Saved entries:
-- Opening Marker --

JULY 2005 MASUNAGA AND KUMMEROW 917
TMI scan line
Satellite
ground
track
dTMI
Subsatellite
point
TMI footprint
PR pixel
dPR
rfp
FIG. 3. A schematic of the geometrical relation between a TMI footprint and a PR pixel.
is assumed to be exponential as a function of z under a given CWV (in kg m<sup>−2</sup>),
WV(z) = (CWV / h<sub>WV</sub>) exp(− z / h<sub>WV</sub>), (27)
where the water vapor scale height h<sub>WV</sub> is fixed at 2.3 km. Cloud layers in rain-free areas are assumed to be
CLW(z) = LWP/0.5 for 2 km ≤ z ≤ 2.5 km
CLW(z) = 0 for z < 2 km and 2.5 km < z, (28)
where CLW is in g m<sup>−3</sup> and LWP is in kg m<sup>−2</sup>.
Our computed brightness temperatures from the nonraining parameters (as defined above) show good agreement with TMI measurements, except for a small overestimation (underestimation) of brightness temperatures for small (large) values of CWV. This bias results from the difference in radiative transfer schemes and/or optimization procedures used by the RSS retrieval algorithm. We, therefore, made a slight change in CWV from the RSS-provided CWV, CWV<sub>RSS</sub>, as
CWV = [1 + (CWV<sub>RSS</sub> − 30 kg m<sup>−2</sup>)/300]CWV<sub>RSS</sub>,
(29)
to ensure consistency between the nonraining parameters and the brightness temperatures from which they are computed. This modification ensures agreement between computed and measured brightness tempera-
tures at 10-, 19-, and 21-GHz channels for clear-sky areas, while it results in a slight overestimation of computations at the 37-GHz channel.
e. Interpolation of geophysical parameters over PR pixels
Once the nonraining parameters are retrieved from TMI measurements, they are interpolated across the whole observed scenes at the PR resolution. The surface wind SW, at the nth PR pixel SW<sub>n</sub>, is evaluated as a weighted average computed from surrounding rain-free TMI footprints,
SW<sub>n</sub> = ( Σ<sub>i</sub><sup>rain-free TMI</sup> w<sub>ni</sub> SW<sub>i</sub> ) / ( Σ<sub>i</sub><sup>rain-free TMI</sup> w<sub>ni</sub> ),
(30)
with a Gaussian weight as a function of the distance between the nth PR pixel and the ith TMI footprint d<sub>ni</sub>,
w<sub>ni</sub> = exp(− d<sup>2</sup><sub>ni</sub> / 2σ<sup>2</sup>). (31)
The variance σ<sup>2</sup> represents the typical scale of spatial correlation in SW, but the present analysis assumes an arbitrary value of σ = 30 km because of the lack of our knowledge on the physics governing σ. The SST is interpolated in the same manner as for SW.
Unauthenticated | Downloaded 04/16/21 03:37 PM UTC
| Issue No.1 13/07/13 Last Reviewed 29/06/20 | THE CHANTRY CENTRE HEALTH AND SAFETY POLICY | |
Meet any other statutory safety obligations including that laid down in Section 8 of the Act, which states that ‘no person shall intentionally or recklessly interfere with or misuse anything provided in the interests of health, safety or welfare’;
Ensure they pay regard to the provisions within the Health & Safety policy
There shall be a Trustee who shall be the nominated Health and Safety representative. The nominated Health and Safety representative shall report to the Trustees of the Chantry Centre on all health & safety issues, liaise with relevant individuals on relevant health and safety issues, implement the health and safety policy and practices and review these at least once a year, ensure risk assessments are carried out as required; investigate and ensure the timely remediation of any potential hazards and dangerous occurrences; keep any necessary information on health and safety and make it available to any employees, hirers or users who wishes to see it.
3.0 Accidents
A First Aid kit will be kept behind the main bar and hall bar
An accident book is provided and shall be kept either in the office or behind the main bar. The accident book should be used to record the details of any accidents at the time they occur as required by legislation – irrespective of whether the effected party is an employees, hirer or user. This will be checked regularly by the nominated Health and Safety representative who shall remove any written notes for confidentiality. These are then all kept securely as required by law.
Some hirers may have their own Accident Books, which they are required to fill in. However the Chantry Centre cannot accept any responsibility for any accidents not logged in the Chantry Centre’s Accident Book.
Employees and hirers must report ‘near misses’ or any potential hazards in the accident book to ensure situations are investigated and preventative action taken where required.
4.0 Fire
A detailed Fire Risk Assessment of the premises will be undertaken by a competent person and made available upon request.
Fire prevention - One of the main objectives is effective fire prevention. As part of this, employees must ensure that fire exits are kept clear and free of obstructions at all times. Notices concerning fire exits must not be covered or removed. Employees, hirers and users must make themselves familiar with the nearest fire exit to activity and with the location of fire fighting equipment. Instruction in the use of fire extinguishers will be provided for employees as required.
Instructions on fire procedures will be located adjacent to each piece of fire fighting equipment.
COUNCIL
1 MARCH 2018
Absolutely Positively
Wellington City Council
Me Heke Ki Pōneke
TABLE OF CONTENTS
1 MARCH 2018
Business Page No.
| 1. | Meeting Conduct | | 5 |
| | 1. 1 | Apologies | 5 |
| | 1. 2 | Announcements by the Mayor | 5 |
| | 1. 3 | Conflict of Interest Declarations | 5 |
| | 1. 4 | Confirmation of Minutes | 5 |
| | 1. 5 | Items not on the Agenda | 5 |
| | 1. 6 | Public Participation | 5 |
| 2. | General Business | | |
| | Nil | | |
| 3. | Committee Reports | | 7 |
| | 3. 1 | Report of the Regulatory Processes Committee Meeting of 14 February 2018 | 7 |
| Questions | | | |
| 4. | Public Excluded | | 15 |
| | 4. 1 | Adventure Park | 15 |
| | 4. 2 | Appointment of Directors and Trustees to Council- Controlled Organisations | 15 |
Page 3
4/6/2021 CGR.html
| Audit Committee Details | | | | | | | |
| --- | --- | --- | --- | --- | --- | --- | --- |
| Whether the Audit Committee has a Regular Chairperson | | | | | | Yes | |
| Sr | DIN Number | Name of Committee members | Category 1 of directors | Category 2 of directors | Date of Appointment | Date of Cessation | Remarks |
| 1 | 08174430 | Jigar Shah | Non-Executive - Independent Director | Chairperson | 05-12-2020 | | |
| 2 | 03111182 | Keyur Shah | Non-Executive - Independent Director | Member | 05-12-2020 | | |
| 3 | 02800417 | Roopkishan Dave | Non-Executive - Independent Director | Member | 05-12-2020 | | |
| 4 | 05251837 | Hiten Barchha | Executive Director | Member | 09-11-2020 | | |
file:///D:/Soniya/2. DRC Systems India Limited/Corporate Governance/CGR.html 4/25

-- Closing Marker --

**PROBLEM REQUIREMENTS**
Find the string "assumed" in the entries above. Copy each line where it occurs.

**RESPONSE BELOW**
is assumed to be exponential as a function of z under a given CWV (in kg m<sup>−2</sup>),
where the water vapor scale height h<sub>WV</sub> is fixed at 2.3 km. Cloud layers in rain-free areas are assumed to be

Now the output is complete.